Elizabeth Makowski, English Nuns and the Law in the Middle Ages, The Boydell Press, Woodbridge and Rochester, 2012.

Elizabeth Makowski, English Nuns and the Law in the Middle Ages, The Boydell Press, Woodbridge and Rochester, 2012. £60.00,  978-1-84383-786-2 (hardback) 198pp

 

Reviewed by: Gillian Kenny, Centre for Gender and Women’s Studies Trinity College Dublin, February 2013.

In this volume Elizabeth Makowski attempts to outline and assess the ‘extent to which the material and spiritual health of mendicant and Bridgettine communities depended upon the work done by professional lawyers on their behalf’ (p. 174). In this, I believe, she has very much succeeded.  It is very clear, as Makowski claims, that the successful continuance of established communities of cloistered nuns in later medieval England can be definitely linked to the evolution of a class of legal professionals (p. 169).  In recent years the role of women in both monasticism and in legal history has been more thoroughly investigated and this book manages to combine the two topics extremely well.

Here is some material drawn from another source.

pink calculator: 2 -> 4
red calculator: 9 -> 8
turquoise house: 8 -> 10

In particular, it is a very worthy and equally thought provoking successor to Makowski’s own Canon Law and Cloistered Women.  She has now chosen to detail a fascinating period of both legal and religious women’s history in England after Periculoso (1298) had been promulgated and just as a professional legal class who could attend to enclosed women’s legal needs was emerging.  She meticulously investigates and documents those legal officers who acted on behalf of enclosed nuns in both Church and secular courts.  As she demonstrates in this work, these men were crucial in maintaining the monasteries’ economic independence and ability to engage with the wider world.  It is usually patrons who are associated with a religious house’s ability to prosper but, as Makowski illustrates, in the case of enclosed communities their lawyers were just as important as their patrons.   Sometimes, indeed, they fulfilled both roles.

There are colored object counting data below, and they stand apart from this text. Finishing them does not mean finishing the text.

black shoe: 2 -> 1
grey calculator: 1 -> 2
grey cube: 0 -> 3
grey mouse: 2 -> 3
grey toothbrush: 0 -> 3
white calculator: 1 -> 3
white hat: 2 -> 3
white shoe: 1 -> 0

The book emphasises this synergy and also the close family and regional connections which often existed between litigious abbesses and the lawyers they hired.  At times, the lawyers and the enclosed nuns in this study have an almost symbiotic relationship. For without the growth of the professional lawyer, in what Makowski refers to as the ‘age of legal professionalization’ (p. 55) nuns who wished to engage in the spiritual rigour of an enclosed life would not have been free to do so. She demonstrates the truth of this by, in the first section of her book, documenting the establishment of the six mendicant and Bridgettine houses in England and linking their success with the concomitant growth of the professional lawyer class who argued their cases in court. In the second section of the book her focus shifts and she examines cases concerning the different foundations which further establish the necessary link between successful enclosed houses and the men who they hired to look after their legal affairs.

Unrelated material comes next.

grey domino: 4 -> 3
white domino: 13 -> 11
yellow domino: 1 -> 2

Her dissection of the relationships between enclosed women and the active lawyers who spoke for them is achieved in a subtle and engaging way. She details abbesses, hidden behind walls, whose money and connections enabled them to stand up to powerful men including bishops and kings.  Her description of the dispute between the wealthy abbess of Syon and Henry VI in particular excellently illustrates a ‘perfect storm’ of wilful king, aristocratic abbess and skilled lawyers (pp. 85-95).  Equally formidable is the Prioress of Dartford, Elizabeth Cressener, who found herself in opposition to Thomas Cromwell in the early 1530s (pp. 95-100).  Both women employed the best legal help to argue their cases in the face of both threatened and actual dispossession.  Enclosed as they were, this did not stop the nuns vigorously defending their legal rights or, indeed, carrying on a feud. Their memories at being slighted were long; as late as 1937 the nuns of Syon continued to omit Henry VI’s name from their prayers because he had attempted to dispossess them (pp. 85-6).

A look at the bibliography only serves to confirm the impression generated from reading the book; that Makowski’s use of sources is comprehensive and that these are marshalled in an effective and extremely readable way.  In the production of this work, she has collated and used an enormous amount of material from what she rightly claims are ‘highly technical legal records’ (p. 11) whose sheer numbers and detail somewhat makes up for the lack of other sources for these houses such as visitation records which are not available from enclosed communities. From these legal records she has created a work in which the social and religious changes of the mid to late thirteenth century affecting both legal practice and the establishment of enclosed communities of nuns are explained, discussed and analysed in a work that will be of interest to not only historians of female religious but also students of legal history and, indeed, of gender and society in general during the later medieval period. Makowski’s work on this topic deserves praise. She has produced an elegant and masterful study of a little known aspect of the history of nuns in later medieval England.  She deserves to be congratulated for demonstrating exactly how enclosed women, using a veritable army of lawyers, advocates and proctors, could influence and manage their destinies using the courts of Crown and Church despite having no direct contact with the outside world.